Una convinzione maturata per anni, stava per trasformarsi in tragedia. I Carabinieri della Compagnia di Anagni hanno sventato un tentativo di incendio doloso ai danni di una tabaccheria situata lungo la via Casilina, bloccando un pensionato di 89 anni a un passo dal compiere il gesto. L’anziano si è presentato davanti all’esercizio commerciale armato di una tanica di benzina. Il suo obiettivo era chiaro: cospargere l’ingresso del locale e appiccare il fuoco. Ad accorgersi di quanto stava accadendo è stato lo stesso titolare che, gelido per la paura, è riuscito a comporre il 112. L’intervento tempestivo dei militari ha evitato il peggio, mettendo in sicurezza l’area mentre l’uomo, in forte stato di agitazione, veniva immobilizzato.

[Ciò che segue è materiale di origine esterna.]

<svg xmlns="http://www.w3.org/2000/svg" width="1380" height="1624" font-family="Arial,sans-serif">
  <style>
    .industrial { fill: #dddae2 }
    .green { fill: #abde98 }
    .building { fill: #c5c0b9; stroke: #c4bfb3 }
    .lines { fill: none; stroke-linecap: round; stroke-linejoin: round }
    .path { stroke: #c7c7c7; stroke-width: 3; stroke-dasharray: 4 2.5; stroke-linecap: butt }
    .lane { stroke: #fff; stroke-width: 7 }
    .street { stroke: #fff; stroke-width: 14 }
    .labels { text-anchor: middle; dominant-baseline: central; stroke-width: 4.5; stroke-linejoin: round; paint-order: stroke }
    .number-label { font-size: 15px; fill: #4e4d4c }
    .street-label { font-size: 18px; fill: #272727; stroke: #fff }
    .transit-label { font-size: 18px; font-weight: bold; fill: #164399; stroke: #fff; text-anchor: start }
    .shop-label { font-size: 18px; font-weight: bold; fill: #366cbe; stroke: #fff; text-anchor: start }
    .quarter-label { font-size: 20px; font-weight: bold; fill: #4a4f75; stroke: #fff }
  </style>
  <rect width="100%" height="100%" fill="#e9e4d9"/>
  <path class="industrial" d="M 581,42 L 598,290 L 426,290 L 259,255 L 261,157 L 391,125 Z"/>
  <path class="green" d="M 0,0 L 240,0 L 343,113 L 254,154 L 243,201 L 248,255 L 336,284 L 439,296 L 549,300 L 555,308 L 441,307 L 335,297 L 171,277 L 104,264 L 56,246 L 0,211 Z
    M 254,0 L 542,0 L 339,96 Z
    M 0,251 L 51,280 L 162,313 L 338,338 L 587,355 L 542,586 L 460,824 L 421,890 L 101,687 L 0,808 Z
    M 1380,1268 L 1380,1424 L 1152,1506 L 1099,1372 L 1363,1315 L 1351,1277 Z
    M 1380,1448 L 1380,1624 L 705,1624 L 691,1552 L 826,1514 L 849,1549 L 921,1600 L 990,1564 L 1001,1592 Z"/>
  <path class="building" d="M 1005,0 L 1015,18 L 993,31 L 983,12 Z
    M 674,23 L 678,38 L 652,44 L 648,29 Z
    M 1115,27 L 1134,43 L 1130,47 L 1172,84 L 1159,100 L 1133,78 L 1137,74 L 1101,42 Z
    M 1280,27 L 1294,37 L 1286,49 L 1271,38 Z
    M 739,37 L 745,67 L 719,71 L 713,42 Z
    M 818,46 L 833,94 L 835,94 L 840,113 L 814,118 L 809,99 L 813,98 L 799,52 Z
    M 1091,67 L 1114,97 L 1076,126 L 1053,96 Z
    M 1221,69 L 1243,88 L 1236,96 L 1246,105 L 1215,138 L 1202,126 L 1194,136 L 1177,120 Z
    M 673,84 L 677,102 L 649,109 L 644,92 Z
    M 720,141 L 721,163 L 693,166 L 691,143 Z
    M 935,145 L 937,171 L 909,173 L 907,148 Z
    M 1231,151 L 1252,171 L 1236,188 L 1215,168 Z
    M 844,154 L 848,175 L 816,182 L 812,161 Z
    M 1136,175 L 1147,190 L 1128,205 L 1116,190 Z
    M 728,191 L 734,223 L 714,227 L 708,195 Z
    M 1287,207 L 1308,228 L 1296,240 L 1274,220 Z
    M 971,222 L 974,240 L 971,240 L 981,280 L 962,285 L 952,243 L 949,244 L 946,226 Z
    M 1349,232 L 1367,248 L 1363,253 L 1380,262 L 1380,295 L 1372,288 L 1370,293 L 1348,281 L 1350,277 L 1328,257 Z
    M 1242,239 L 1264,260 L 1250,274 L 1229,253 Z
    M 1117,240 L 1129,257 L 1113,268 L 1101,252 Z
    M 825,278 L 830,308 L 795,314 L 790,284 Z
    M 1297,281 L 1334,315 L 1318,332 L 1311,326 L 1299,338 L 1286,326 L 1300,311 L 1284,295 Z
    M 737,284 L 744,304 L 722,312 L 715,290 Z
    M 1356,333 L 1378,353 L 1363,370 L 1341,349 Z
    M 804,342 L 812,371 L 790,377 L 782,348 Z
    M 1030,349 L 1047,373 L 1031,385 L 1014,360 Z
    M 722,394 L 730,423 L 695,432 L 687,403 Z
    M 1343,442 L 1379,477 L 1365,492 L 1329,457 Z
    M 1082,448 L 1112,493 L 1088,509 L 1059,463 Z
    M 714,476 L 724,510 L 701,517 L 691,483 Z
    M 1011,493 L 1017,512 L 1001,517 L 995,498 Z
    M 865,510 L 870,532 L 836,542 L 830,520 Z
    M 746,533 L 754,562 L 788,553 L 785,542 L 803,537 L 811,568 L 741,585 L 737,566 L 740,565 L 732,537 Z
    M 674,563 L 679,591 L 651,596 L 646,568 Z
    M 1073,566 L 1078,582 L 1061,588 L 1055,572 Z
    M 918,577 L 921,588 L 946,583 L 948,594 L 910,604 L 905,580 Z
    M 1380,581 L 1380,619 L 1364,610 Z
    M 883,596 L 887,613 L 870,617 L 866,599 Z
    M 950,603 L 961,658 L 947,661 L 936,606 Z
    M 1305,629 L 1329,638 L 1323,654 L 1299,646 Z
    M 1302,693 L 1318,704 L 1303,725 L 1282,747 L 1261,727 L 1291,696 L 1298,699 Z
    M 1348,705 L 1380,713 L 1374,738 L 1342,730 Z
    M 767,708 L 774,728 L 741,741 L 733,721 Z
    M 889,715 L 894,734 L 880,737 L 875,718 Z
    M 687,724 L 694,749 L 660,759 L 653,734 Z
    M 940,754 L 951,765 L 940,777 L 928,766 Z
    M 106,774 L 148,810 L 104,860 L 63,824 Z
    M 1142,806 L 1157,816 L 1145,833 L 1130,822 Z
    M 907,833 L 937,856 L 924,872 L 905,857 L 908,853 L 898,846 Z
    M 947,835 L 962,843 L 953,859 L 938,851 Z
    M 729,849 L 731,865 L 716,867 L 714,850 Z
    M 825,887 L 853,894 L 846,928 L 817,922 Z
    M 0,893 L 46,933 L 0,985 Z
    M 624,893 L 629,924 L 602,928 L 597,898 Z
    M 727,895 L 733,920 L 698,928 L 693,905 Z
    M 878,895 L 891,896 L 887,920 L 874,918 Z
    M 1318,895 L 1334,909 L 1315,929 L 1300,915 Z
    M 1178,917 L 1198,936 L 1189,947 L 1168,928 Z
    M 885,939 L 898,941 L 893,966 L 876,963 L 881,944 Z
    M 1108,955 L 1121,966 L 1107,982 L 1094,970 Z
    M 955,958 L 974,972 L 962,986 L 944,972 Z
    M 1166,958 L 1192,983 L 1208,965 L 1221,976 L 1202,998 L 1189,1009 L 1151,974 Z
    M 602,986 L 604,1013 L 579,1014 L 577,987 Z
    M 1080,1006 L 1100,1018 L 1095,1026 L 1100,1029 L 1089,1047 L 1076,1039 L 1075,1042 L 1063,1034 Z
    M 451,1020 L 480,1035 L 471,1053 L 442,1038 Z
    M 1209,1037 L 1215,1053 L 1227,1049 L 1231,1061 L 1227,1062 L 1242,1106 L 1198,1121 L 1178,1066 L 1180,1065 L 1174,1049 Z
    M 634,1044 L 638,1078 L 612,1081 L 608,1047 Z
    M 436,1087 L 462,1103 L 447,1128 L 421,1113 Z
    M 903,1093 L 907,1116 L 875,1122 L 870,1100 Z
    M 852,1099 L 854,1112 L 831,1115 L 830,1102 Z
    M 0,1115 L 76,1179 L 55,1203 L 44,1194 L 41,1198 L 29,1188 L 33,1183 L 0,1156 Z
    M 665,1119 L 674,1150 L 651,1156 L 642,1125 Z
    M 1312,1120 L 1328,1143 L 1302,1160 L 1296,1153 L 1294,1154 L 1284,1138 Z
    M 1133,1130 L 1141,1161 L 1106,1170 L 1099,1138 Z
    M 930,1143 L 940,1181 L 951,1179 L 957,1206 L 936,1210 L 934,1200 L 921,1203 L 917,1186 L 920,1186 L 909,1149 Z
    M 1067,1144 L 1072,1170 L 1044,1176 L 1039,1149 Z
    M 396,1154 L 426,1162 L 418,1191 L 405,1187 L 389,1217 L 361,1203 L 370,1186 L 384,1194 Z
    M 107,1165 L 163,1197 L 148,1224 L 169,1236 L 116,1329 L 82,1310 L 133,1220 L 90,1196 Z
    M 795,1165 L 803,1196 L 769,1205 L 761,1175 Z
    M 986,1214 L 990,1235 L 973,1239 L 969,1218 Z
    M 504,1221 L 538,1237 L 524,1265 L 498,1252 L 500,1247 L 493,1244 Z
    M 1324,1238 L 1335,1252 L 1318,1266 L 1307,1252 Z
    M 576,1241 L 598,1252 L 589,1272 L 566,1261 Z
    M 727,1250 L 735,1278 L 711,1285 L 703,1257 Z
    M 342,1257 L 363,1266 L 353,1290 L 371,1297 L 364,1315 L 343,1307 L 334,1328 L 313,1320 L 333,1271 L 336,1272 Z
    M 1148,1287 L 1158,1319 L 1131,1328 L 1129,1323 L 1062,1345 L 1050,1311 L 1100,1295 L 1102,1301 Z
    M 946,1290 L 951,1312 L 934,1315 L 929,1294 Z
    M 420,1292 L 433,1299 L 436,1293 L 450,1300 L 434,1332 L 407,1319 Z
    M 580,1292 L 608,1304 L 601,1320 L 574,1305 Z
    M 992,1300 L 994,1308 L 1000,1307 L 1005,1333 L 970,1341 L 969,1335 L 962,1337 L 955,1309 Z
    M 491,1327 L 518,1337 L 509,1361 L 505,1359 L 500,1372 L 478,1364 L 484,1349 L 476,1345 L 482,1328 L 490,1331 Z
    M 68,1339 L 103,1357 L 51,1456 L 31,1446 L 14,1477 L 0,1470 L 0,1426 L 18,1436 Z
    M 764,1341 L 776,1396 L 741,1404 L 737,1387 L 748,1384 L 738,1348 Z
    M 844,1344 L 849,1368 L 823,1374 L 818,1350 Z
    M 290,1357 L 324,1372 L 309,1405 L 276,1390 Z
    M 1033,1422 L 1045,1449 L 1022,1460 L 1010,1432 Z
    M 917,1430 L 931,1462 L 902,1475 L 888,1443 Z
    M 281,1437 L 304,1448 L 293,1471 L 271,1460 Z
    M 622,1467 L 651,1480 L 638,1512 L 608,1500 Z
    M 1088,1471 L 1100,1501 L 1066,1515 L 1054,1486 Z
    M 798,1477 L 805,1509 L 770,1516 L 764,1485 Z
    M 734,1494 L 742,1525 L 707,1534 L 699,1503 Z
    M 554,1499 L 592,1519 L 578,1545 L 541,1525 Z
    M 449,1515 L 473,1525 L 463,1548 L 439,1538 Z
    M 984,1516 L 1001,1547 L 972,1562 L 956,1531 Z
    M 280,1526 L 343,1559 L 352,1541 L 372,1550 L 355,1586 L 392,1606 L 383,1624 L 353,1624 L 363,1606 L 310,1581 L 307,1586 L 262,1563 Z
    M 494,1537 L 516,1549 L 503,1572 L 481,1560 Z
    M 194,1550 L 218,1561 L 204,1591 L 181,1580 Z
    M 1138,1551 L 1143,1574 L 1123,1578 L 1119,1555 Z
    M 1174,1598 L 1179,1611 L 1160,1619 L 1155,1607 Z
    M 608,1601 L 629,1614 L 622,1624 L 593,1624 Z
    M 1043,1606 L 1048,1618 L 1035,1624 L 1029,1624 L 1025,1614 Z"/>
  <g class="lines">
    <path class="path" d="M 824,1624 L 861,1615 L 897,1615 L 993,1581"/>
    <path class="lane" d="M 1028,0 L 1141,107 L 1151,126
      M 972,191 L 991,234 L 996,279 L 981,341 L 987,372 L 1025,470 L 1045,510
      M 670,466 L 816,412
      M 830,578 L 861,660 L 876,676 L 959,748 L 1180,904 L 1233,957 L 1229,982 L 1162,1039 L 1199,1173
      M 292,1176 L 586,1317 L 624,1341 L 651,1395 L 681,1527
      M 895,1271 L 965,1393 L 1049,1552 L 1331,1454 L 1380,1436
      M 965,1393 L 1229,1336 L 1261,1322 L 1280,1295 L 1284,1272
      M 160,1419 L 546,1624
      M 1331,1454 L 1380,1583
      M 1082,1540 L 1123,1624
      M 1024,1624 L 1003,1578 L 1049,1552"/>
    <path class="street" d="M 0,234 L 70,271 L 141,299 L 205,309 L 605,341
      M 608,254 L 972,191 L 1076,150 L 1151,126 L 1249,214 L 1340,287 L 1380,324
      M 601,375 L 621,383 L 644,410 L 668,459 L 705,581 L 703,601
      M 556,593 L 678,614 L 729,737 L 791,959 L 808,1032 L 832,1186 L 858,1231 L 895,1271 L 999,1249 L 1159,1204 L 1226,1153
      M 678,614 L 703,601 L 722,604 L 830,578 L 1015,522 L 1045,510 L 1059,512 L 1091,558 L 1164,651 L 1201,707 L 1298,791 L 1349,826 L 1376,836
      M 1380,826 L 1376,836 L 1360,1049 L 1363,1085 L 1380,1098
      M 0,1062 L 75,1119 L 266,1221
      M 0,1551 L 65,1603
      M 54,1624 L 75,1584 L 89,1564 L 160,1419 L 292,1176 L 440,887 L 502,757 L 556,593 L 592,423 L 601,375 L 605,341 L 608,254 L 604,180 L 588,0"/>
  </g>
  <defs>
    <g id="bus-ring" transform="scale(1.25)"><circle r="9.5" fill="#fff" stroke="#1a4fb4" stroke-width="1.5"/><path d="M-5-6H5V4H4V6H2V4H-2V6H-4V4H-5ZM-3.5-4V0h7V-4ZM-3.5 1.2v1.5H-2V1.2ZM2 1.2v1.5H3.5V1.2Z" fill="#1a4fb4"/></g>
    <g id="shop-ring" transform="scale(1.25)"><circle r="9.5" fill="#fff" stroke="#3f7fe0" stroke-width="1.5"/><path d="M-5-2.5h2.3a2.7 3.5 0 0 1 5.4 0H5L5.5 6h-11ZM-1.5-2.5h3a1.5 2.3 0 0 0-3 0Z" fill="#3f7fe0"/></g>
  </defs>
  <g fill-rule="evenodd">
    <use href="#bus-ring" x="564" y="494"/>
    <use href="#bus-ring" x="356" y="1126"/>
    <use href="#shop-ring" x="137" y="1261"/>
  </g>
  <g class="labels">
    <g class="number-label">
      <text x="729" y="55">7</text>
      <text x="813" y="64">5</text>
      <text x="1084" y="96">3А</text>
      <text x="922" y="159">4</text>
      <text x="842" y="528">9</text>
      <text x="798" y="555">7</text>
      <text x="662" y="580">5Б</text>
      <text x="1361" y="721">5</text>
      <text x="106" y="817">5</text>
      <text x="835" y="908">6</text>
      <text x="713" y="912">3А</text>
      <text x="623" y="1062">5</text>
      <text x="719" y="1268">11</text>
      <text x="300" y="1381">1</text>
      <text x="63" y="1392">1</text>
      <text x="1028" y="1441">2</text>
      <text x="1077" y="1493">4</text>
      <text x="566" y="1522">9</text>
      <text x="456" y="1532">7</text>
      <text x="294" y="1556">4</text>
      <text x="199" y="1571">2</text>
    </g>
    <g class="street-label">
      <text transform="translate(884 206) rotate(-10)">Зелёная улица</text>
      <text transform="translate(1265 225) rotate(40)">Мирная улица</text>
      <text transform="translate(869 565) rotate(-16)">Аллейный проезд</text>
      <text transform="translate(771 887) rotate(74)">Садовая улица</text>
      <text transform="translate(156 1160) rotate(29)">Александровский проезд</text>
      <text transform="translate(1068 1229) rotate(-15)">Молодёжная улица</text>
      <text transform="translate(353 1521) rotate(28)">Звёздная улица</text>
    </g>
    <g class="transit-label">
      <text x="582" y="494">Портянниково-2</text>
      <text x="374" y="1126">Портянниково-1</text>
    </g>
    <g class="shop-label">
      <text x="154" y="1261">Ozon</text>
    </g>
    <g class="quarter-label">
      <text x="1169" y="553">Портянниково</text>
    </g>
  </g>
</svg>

Il movente: il mistero del “Gratta e Vinci”
Dietro il folle gesto ci sarebbe un risentimento covato per anni. L’89enne sostiene infatti di essere stato vittima di un torto imperdonabile: secondo la sua versione, il tabaccaio gli avrebbe sottratto una vincita al “Gratta e Vinci” da 50.000 euro. Un credito mai riscosso che, nella mente dell’anziano, giustificava la ritorsione violenta.
Le conseguenze legali
L’uomo è stato condotto in caserma e, dopo le procedure di rito, deferito alla Procura della Repubblica di Frosinone per il reato di tentato incendio doloso. Le autorità non si limiteranno però a giudicare il gesto: sono infatti in corso accertamenti per verificare la fondatezza delle dichiarazioni dell’anziano sulla presunta vincita derubata, sebbene al momento la tesi sembri legata esclusivamente al vissuto soggettivo dell’indagato.